◆ The problem:
Without the pictures, copy all the entries below exactly.
====== Entries provided ======
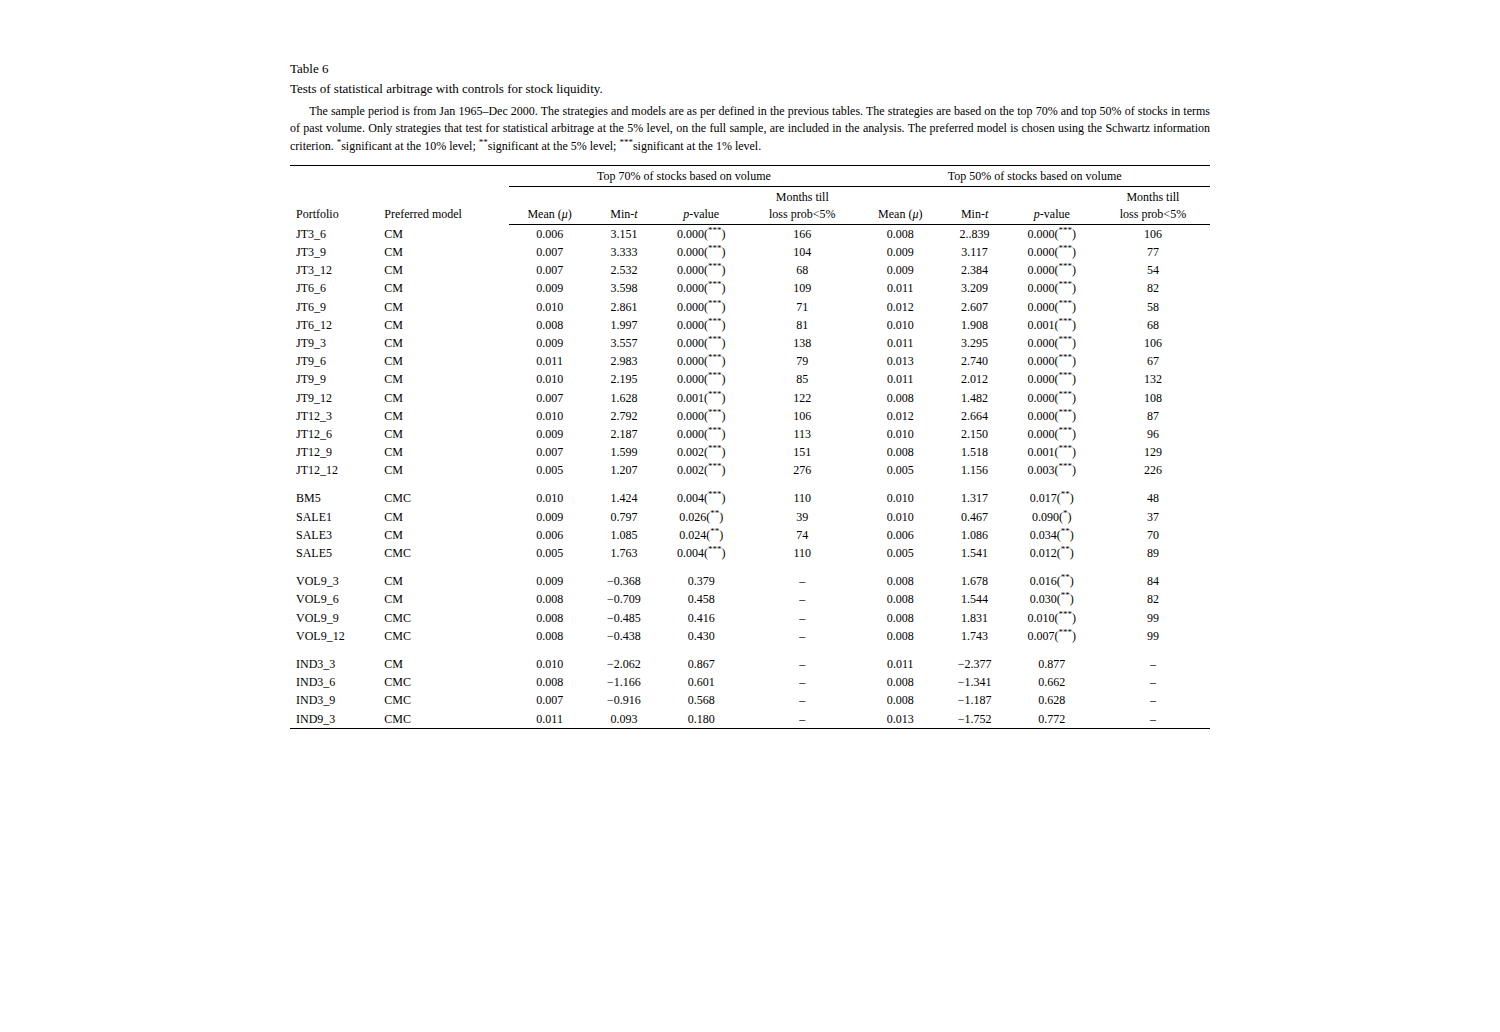Table 6
Tests of statistical arbitrage with controls for stock liquidity.
The sample period is from Jan 1965–Dec 2000. The strategies and models are as per defined in the previous tables. The strategies are based on the top 70% and top 50% of stocks in terms of past volume. Only strategies that test for statistical arbitrage at the 5% level, on the full sample, are included in the analysis. The preferred model is chosen using the Schwartz information criterion. *significant at the 10% level; **significant at the 5% level; ***significant at the 1% level.
| Portfolio | Preferred model | Top 70% of stocks based on volume | Top 50% of stocks based on volume |
| --- | --- | --- | --- |
| Mean ( μ ) | Min- t | p -value | Months till loss prob<5% | Mean ( μ ) | Min- t | p -value | Months till loss prob<5% |
| JT3_6 | CM | 0.006 | 3.151 | 0.000( *** ) | 166 | 0.008 | 2..839 | 0.000( *** ) | 106 |
| JT3_9 | CM | 0.007 | 3.333 | 0.000( *** ) | 104 | 0.009 | 3.117 | 0.000( *** ) | 77 |
| JT3_12 | CM | 0.007 | 2.532 | 0.000( *** ) | 68 | 0.009 | 2.384 | 0.000( *** ) | 54 |
| JT6_6 | CM | 0.009 | 3.598 | 0.000( *** ) | 109 | 0.011 | 3.209 | 0.000( *** ) | 82 |
| JT6_9 | CM | 0.010 | 2.861 | 0.000( *** ) | 71 | 0.012 | 2.607 | 0.000( *** ) | 58 |
| JT6_12 | CM | 0.008 | 1.997 | 0.000( *** ) | 81 | 0.010 | 1.908 | 0.001( *** ) | 68 |
| JT9_3 | CM | 0.009 | 3.557 | 0.000( *** ) | 138 | 0.011 | 3.295 | 0.000( *** ) | 106 |
| JT9_6 | CM | 0.011 | 2.983 | 0.000( *** ) | 79 | 0.013 | 2.740 | 0.000( *** ) | 67 |
| JT9_9 | CM | 0.010 | 2.195 | 0.000( *** ) | 85 | 0.011 | 2.012 | 0.000( *** ) | 132 |
| JT9_12 | CM | 0.007 | 1.628 | 0.001( *** ) | 122 | 0.008 | 1.482 | 0.000( *** ) | 108 |
| JT12_3 | CM | 0.010 | 2.792 | 0.000( *** ) | 106 | 0.012 | 2.664 | 0.000( *** ) | 87 |
| JT12_6 | CM | 0.009 | 2.187 | 0.000( *** ) | 113 | 0.010 | 2.150 | 0.000( *** ) | 96 |
| JT12_9 | CM | 0.007 | 1.599 | 0.002( *** ) | 151 | 0.008 | 1.518 | 0.001( *** ) | 129 |
| JT12_12 | CM | 0.005 | 1.207 | 0.002( *** ) | 276 | 0.005 | 1.156 | 0.003( *** ) | 226 |
| BM5 | CMC | 0.010 | 1.424 | 0.004( *** ) | 110 | 0.010 | 1.317 | 0.017( ** ) | 48 |
| SALE1 | CM | 0.009 | 0.797 | 0.026( ** ) | 39 | 0.010 | 0.467 | 0.090( * ) | 37 |
| SALE3 | CM | 0.006 | 1.085 | 0.024( ** ) | 74 | 0.006 | 1.086 | 0.034( ** ) | 70 |
| SALE5 | CMC | 0.005 | 1.763 | 0.004( *** ) | 110 | 0.005 | 1.541 | 0.012( ** ) | 89 |
| VOL9_3 | CM | 0.009 | −0.368 | 0.379 | – | 0.008 | 1.678 | 0.016( ** ) | 84 |
| VOL9_6 | CM | 0.008 | −0.709 | 0.458 | – | 0.008 | 1.544 | 0.030( ** ) | 82 |
| VOL9_9 | CMC | 0.008 | −0.485 | 0.416 | – | 0.008 | 1.831 | 0.010( *** ) | 99 |
| VOL9_12 | CMC | 0.008 | −0.438 | 0.430 | – | 0.008 | 1.743 | 0.007( *** ) | 99 |
| IND3_3 | CM | 0.010 | −2.062 | 0.867 | – | 0.011 | −2.377 | 0.877 | – |
| IND3_6 | CMC | 0.008 | −1.166 | 0.601 | – | 0.008 | −1.341 | 0.662 | – |
| IND3_9 | CMC | 0.007 | −0.916 | 0.568 | – | 0.008 | −1.187 | 0.628 | – |
| IND9_3 | CMC | 0.011 | 0.093 | 0.180 | – | 0.013 | −1.752 | 0.772 | – |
======
◆ Your solution:
Table 6
Tests of statistical arbitrage with controls for stock liquidity.
The sample period is from Jan 1965–Dec 2000. The strategies and models are as per defined in the previous tables. The strategies are based on the top 70% and top 50% of stocks in terms of past volume. Only strategies that test for statistical arbitrage at the 5% level, on the full sample, are included in the analysis. The preferred model is chosen using the Schwartz information criterion. *significant at the 10% level; **significant at the 5% level; ***significant at the 1% level.
| Portfolio | Preferred model | Top 70% of stocks based on volume | Top 50% of stocks based on volume |
| --- | --- | --- | --- |
| Mean ( μ ) | Min- t | p -value | Months till loss prob<5% | Mean ( μ ) | Min- t | p -value | Months till loss prob<5% |
| JT3_6 | CM | 0.006 | 3.151 | 0.000( *** ) | 166 | 0.008 | 2..839 | 0.000( *** ) | 106 |
| JT3_9 | CM | 0.007 | 3.333 | 0.000( *** ) | 104 | 0.009 | 3.117 | 0.000( *** ) | 77 |
| JT3_12 | CM | 0.007 | 2.532 | 0.000( *** ) | 68 | 0.009 | 2.384 | 0.000( *** ) | 54 |
| JT6_6 | CM | 0.009 | 3.598 | 0.000( *** ) | 109 | 0.011 | 3.209 | 0.000( *** ) | 82 |
| JT6_9 | CM | 0.010 | 2.861 | 0.000( *** ) | 71 | 0.012 | 2.607 | 0.000( *** ) | 58 |
| JT6_12 | CM | 0.008 | 1.997 | 0.000( *** ) | 81 | 0.010 | 1.908 | 0.001( *** ) | 68 |
| JT9_3 | CM | 0.009 | 3.557 | 0.000( *** ) | 138 | 0.011 | 3.295 | 0.000( *** ) | 106 |
| JT9_6 | CM | 0.011 | 2.983 | 0.000( *** ) | 79 | 0.013 | 2.740 | 0.000( *** ) | 67 |
| JT9_9 | CM | 0.010 | 2.195 | 0.000( *** ) | 85 | 0.011 | 2.012 | 0.000( *** ) | 132 |
| JT9_12 | CM | 0.007 | 1.628 | 0.001( *** ) | 122 | 0.008 | 1.482 | 0.000( *** ) | 108 |
| JT12_3 | CM | 0.010 | 2.792 | 0.000( *** ) | 106 | 0.012 | 2.664 | 0.000( *** ) | 87 |
| JT12_6 | CM | 0.009 | 2.187 | 0.000( *** ) | 113 | 0.010 | 2.150 | 0.000( *** ) | 96 |
| JT12_9 | CM | 0.007 | 1.599 | 0.002( *** ) | 151 | 0.008 | 1.518 | 0.001( *** ) | 129 |
| JT12_12 | CM | 0.005 | 1.207 | 0.002( *** ) | 276 | 0.005 | 1.156 | 0.003( *** ) | 226 |
| BM5 | CMC | 0.010 | 1.424 | 0.004( *** ) | 110 | 0.010 | 1.317 | 0.017( ** ) | 48 |
| SALE1 | CM | 0.009 | 0.797 | 0.026( ** ) | 39 | 0.010 | 0.467 | 0.090( * ) | 37 |
| SALE3 | CM | 0.006 | 1.085 | 0.024( ** ) | 74 | 0.006 | 1.086 | 0.034( ** ) | 70 |
| SALE5 | CMC | 0.005 | 1.763 | 0.004( *** ) | 110 | 0.005 | 1.541 | 0.012( ** ) | 89 |
| VOL9_3 | CM | 0.009 | −0.368 | 0.379 | – | 0.008 | 1.678 | 0.016( ** ) | 84 |
| VOL9_6 | CM | 0.008 | −0.709 | 0.458 | – | 0.008 | 1.544 | 0.030( ** ) | 82 |
| VOL9_9 | CMC | 0.008 | −0.485 | 0.416 | – | 0.008 | 1.831 | 0.010( *** ) | 99 |
| VOL9_12 | CMC | 0.008 | −0.438 | 0.430 | – | 0.008 | 1.743 | 0.007( *** ) | 99 |
| IND3_3 | CM | 0.010 | −2.062 | 0.867 | – | 0.011 | −2.377 | 0.877 | – |
| IND3_6 | CMC | 0.008 | −1.166 | 0.601 | – | 0.008 | −1.341 | 0.662 | – |
| IND3_9 | CMC | 0.007 | −0.916 | 0.568 | – | 0.008 | −1.187 | 0.628 | – |
| IND9_3 | CMC | 0.011 | 0.093 | 0.180 | – | 0.013 | −1.752 | 0.772 | – |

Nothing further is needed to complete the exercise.